Календарь предков был устроен таким образом, что в нем не было ни лет, ни месяцев, ни недель. Иррувимцы – вразрез иным, более внимательным к смене времен года и астрологических циклов современникам, – привыкли считать, отмечая лишь те дни, когда видели солнце. Солнечная летопись брала свое начало от солнцестояния, выпавшего на сотворение земель, и велась династией жрецов, поколениями исправно вносивших в свои записи «дни жизни» и не учитывающих в них «дни мрака», когда непогодилось. В такие мрачные дни время и бытие для жителей равнин останавливались: запрещено было работать, вести беседы, пасти скот и даже принимать пищу. На те бессолнечные дни приходились лишь молитвы с обильными жертвоприношениями богу Архаму за милостью, и тот, внимая прошениям, ниспосылал на Иррувим животворное солнце. Такому световому порядку была подчинена вся жизнь иррувимцев. Самым старшим жителям, по современным меркам имевшим за плечами добрые семьдесят лет, тщательные подсчеты жрецов определяли от двенадцати до семнадцати тысяч дней жизни – в зависимости от увиденных теми солнц. Правда, исчисление прожитых лет не представляло собой привычных современности символов: каждый считал свой возраст сам и по желанию, складируя в поясной мешок из овечьей кожи кристаллитовые камушки. Подобная вольность делала невозможным точное определение возраста. Посему долгоденствие старцев измерялось разве что числом морщин – непреложным атрибутом мудрости.

Когда последние чистокровные иррувимцы оставили священные земли, жрецы потеряли счет солнцам, объявив, что дни жизни для их народа сочтены.

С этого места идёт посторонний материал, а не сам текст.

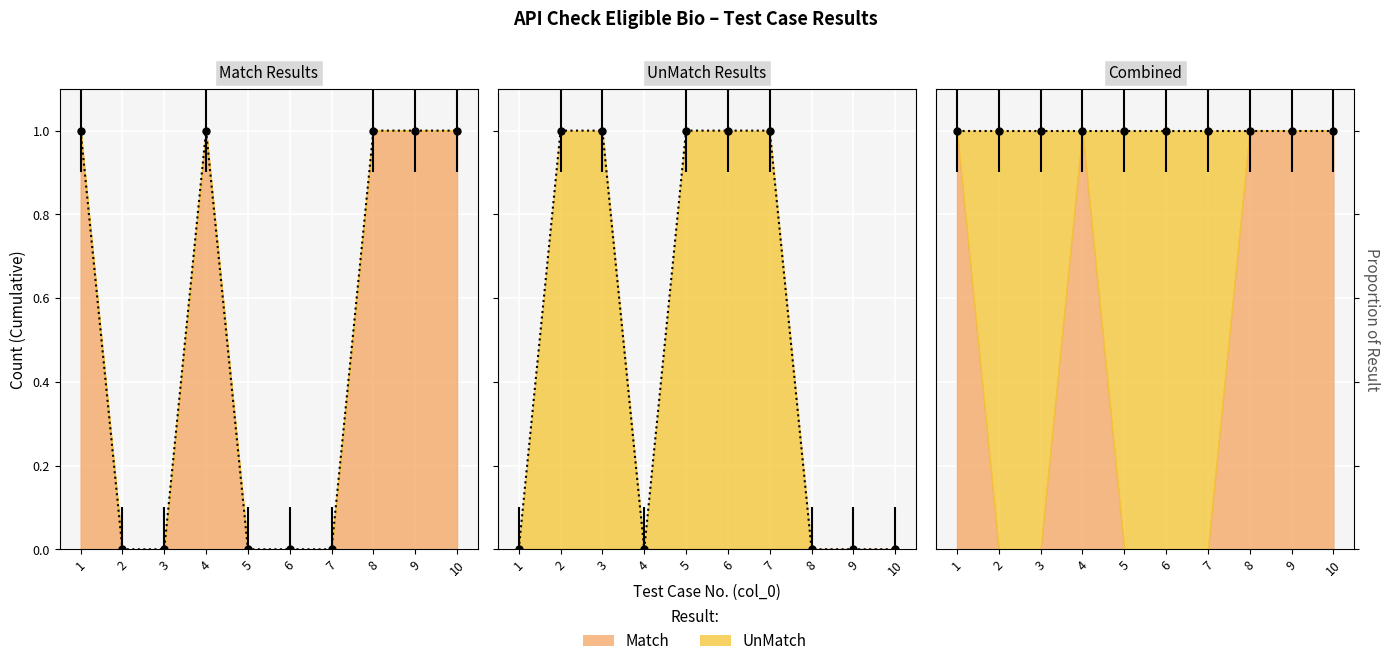

Which series changed the most between 1 and 4?

Match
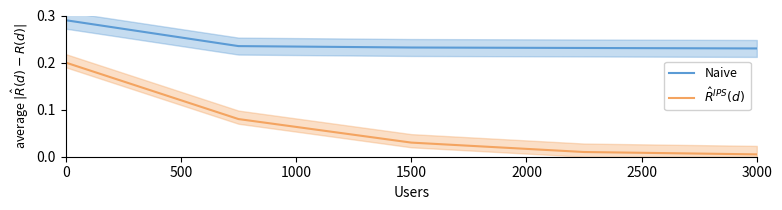

Is it true that Naive equals 0.1 at 3000?

False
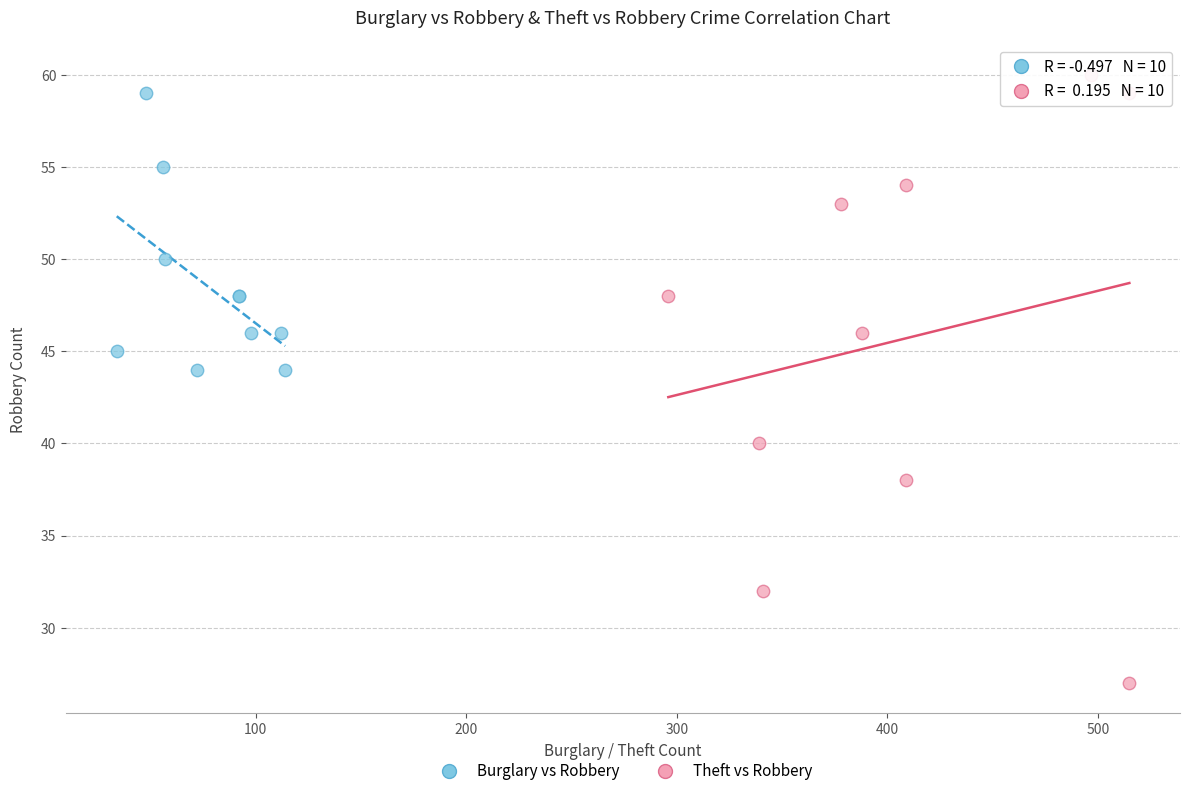

Which series reaches the maximum Y coordinate?

Theft vs Robbery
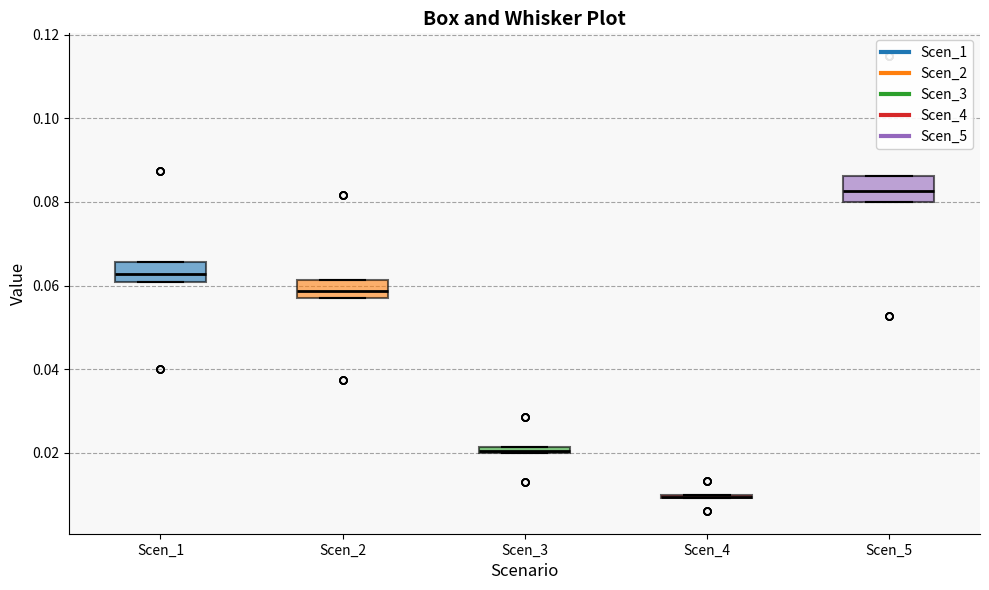

Where does the median line of the box for Scen_5 sit on the y-axis? The values are not printed on the chart, so give them approximately, as read against the axis.

0.082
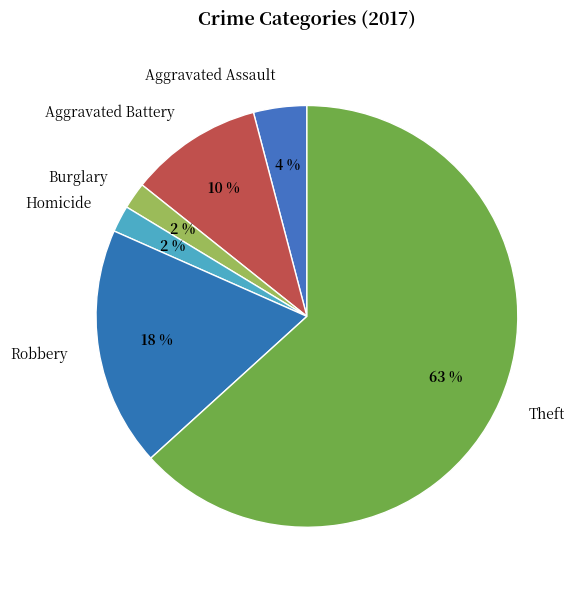

Is the sum of Burglary and Aggravated Battery greater than half?

No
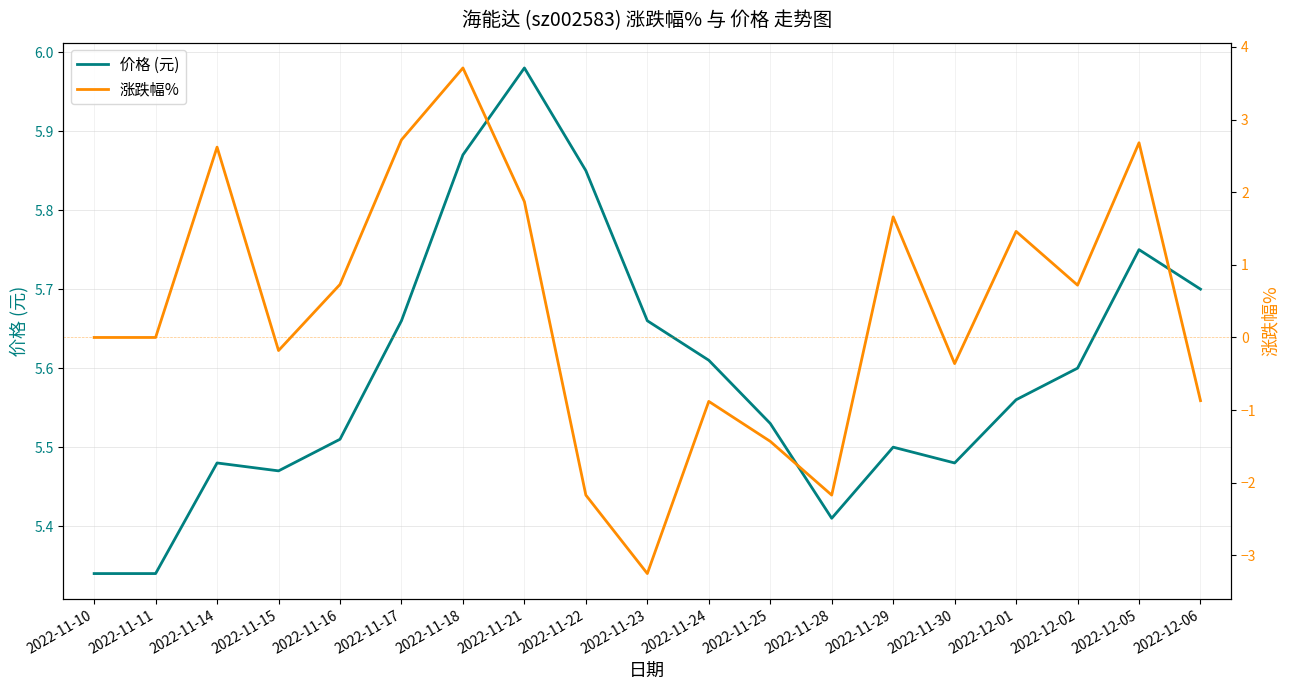

Where does the 涨跌幅% series first go above 0?

2022-11-14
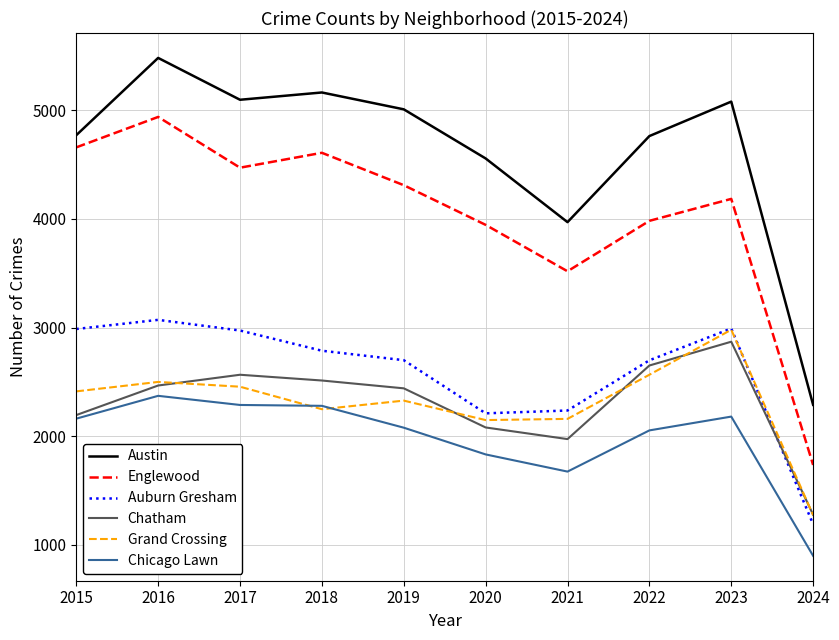

What is the sum of the Chicago Lawn values at 2023 and 2022?

4235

Небо чужеземцев не могло заменить им отчего света, и стали они тогда никем. Вместе с землями они оставили и приношения, и письмена, и историческую сущность свою.

То, о чем вопрошал незримый, не было в известном понятии календарем. Скорее, это были пророчества, толковавшие о наступлении нового времени правления Архама, чему должны были предшествовать некие события.

Самая первая строка – таблица велась снизу-вверх – не являла собой пророчество в известном смысле и звучала следующим образом: «Минувшее рассудит». На строках выше списком числились события, предвещавшие стихийные бедствия и вторжения на священные земли врагов Солнца. В них были таким же телеграфным слогом описаны места, коим были уготованы несчастья, и наставления по их предотвращению. В письменах, которые были найдены вместе с клинописной табличкой на оставленных землях, значились и те события, коих удалось избежать, выполняя наставления, и те, коим предрекалось сбыться. Обезлюдение священных земель было также предначертано, и в письменах это событие числилось. Однако меж ним и последним пророчеством в табличке значились еще две строки, по всем вероятиям, грядущие. Вместе с наследием покинувших родные земли иррувимцев был погребен в песках времени и клинописный текст, и два пророчества, смиренно ждущих своего события. Отец, как-то разбирая вместе с юным Лойдом почерневшие от времени сундуки, выказал беспокойство касательно содержания этой повестки из далекого прошлого. Вместе они сошлись на том, что сила пророчеств иссякла сразу после того, как нога последнего иррувимца пересекла границу священных земель. Многими годами позже, смахивая пыль с полок дальнего хранилища, уже порядком постаревший наследник архива вспомнил о пророчествах и решил еще раз на них взглянуть. Предпоследняя строка (вторая сверху) гласила: «Эхо смерти громом возгласит расправу. Солнце закровоточит. Ветры прочь погонят жизни. Последний чистокровный потомок иррувимского народа умрет. Безбы́тие ополчится на мир живых. Последний по роду полукровный предстанет вратам бога».